Pour l’année 1927-1928, le ministre des Postes, Peter J. Veniot, octroie à The Canadian Transcontinental Airways Limited (incorporée le 1er octobre 1927) un contrat pour le service postal d’hiver sur le Côte-Nord. Cette société, dont le siège social est situé à Québec, compte comme membres Louis Couture (président), le directeur Me Robert Cannon (solliciteur général), Me Wilfrid Edge (futur juge de la Cour supérieure) et le Dr Louis Cuisinier. L’itinéraire et la fréquence des vols du service est « Québec- La Malbaie – Sept-îles – Anticosti; de Québec à Sept-îles, deux fois par semaine au cours de l’hiver; de Sept-îles à Anticosti, deux fois par mois, de décembre à mars. »


À une assemblée datée du 5 décembre 1927, cette société a « décidé, sur rapport du Docteur Cuisinier, d’établir sur les bords du lac Nairn (concession Grand Lac ou Lac Nairn) la base des opérations de la compagnie et d’y construire un garage et qu’à cette fin une certaine étendue de telle construction était nécessaire ». Le terrain est acquis, le 29 décembre 1927, d’Ulysse Lavoie, résidant de Sainte-Agnès, aujourd’hui Saint-Aimé-des-Lacs.
Charles Sutton et le Dr Louis Cuisinier effectuent, à bord d’un Fairchild, le premier vol en décembre 1927 vers Sept-îles. À la suite d’une dispute, Sutton quitte l’entreprise. La Canadian Transcontinental fait alors l’achat de deux nouveaux avions Fairchaild 71 et embauche deux pilotes d’expérience : Roméo Vachon (1898-1954) et Clarence Alvin « Duke » Schiller (1900-1943).
Le 25 décembre 1927, le pilote Roméo Vachon quitte la base de Sainte-Agnès avec à son bord 753 livres de courrier. La technique de la livraison de l’époque est assez inusitée :
« Les matières postales étaient jetées du haut des airs, aussi près que possible des bureaux de poste, sur une aire désignée par un mât et un drapeau. Aucun parachute n’était utilisé, comme on l’a prétendu à tort. En approchant du but, le pilote descendait le plus possible; pendant ce temps, le mécanicien ouvrait la trappe qui fermait une ouverture au niveau du plancher de la carlingue et basculait le sac postal. »

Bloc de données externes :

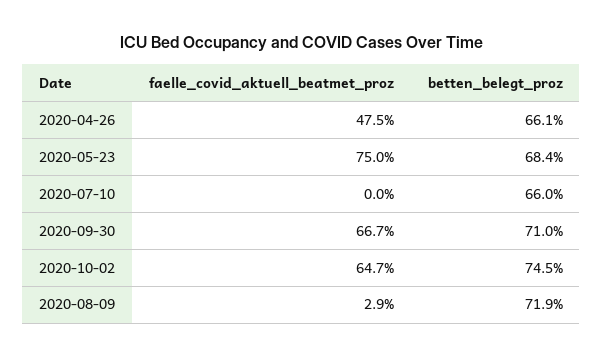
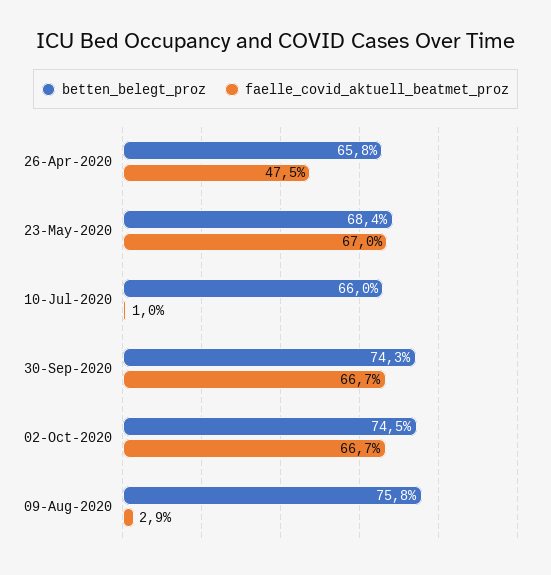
betten_belegt_proz, 2020-04-26: 66.1 -> 65.8
faelle_covid_aktuell_beatmet_proz, 2020-05-23: 75 -> 67
faelle_covid_aktuell_beatmet_proz, 2020-07-10: 0 -> 1
betten_belegt_proz, 2020-09-30: 71 -> 74.3
faelle_covid_aktuell_beatmet_proz, 2020-10-02: 64.7 -> 66.7
betten_belegt_proz, 2020-08-09: 71.9 -> 75.8

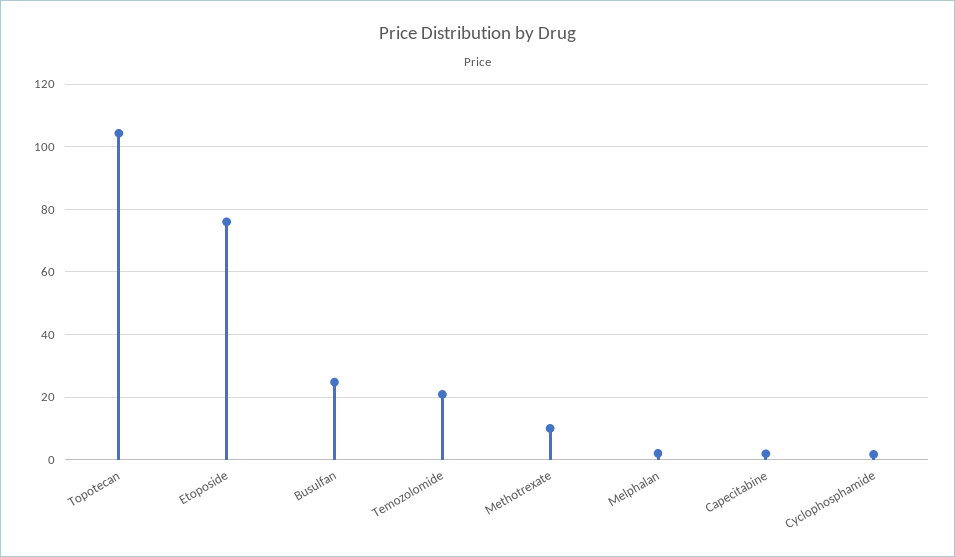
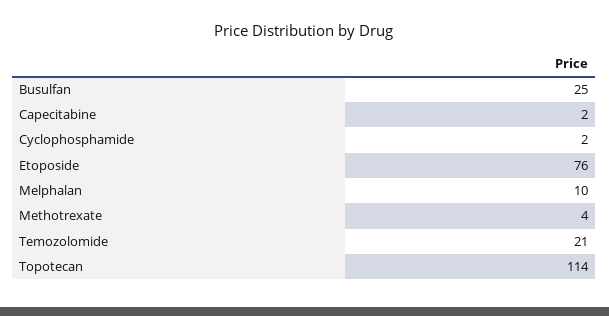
Topotecan: 104 -> 114
Methotrexate: 10 -> 4
Melphalan: 2 -> 10

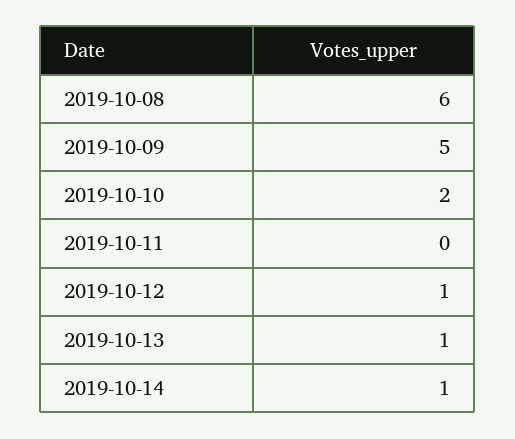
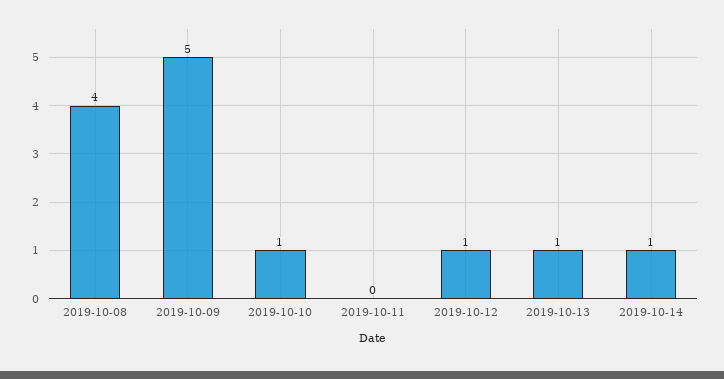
2019-10-08: 6 -> 4
2019-10-10: 2 -> 1

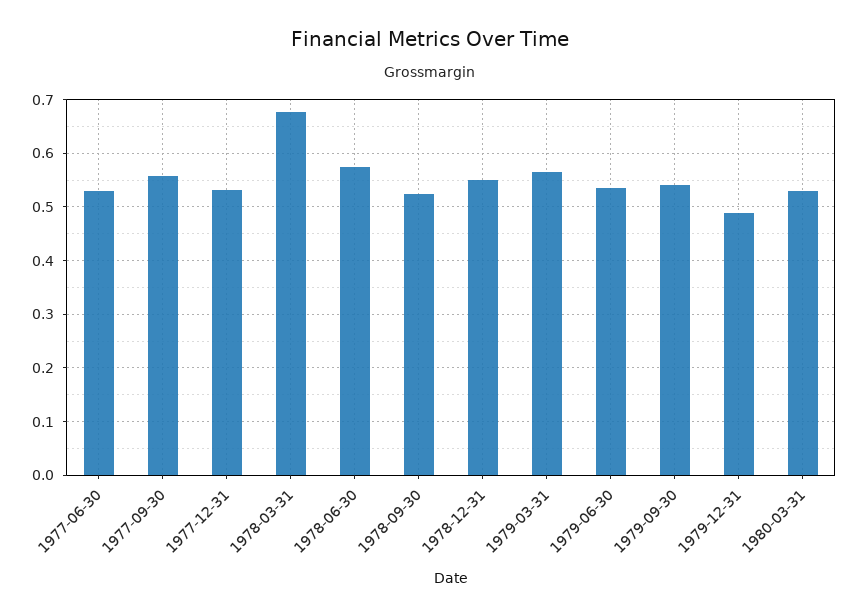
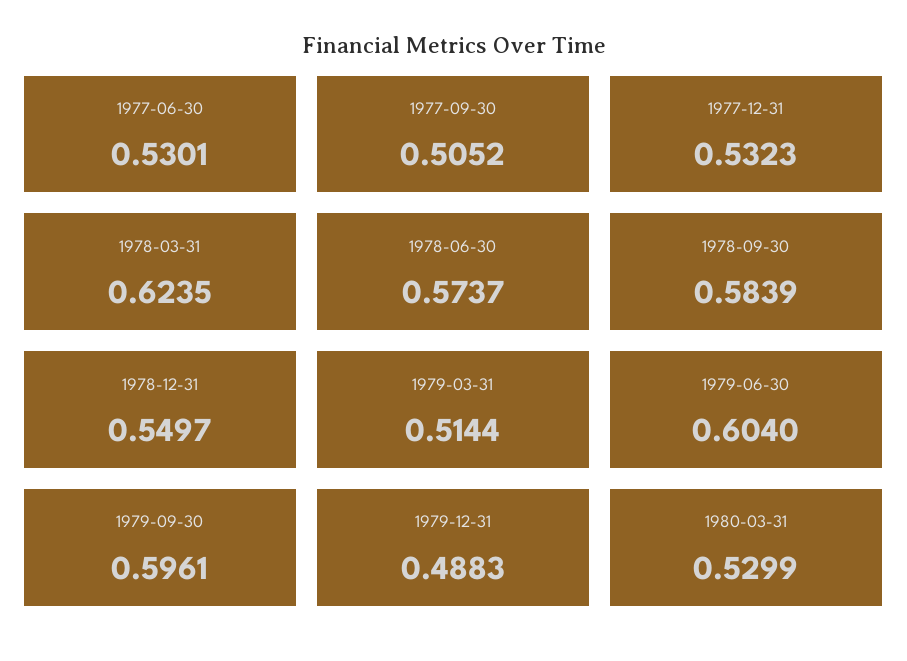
1977-09-30: 0.56 -> 0.5052
1978-03-31: 0.68 -> 0.6235
1978-09-30: 0.52 -> 0.5839
1979-03-31: 0.56 -> 0.5144
1979-06-30: 0.54 -> 0.604
1979-09-30: 0.54 -> 0.5961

Toutefois, la Canadian Airways prend le contrôle, en juin 1929, de la Canadian Transcontinental et déplace progressivement les opérations de Saint-Aimé-des-Lacs à Rimouski. Dès lors, ce premier aéroport est beaucoup moins utilisé par cette entreprise qui s’en départit finalement le 15 février 1946.
Une nouvelle compagnie décide alors d’implanter une base au lac Nairne. Le 6 août 1947, l’ancien édifice est vendu à l’Atlas Aviation Limited, une compagnie dont le siège social se trouve à Ottawa. En 1949, cette entreprise envisage même de faire construire une première piste d’atterrissage dans Charlevoix, dans le secteur dit des « Dunes » situé entre Clermont et La Malbaie. Le pilote Rodolphe Pagé, qui demeurait au deuxième étage de l’Hôtel aviation, avait d’ailleurs réussi un atterrissage à cet endroit. Toutefois le projet achoppe et, le 15 août 1952, le tout est revendu à Ligori Imbeault.
Avec la décennie 1960 et la construction de l’aéroport de Saint-Irénée (inauguré en juillet 1962), le lac Nairne est de plus en plus délaissé par les aviateurs où se retrouvent toutefois des hydravions de pêcheurs se rendant dans leur camp de pêche dans l’arrière-pays. Le bâtiment du garage de l’aviation devient l’Hôtel aviation, un lieu récréatif fréquenté par la jeunesse charlevoisienne et dont la réputation à la fin des années 1970 était plutôt mauvaise. Le bâtiment brûle vers 1980. Depuis ce temps, la présence d’hydravions est pour le moins épisodique si ce n’est les Canadairs qui viennent s’y charger en eau lors des feux de forêt.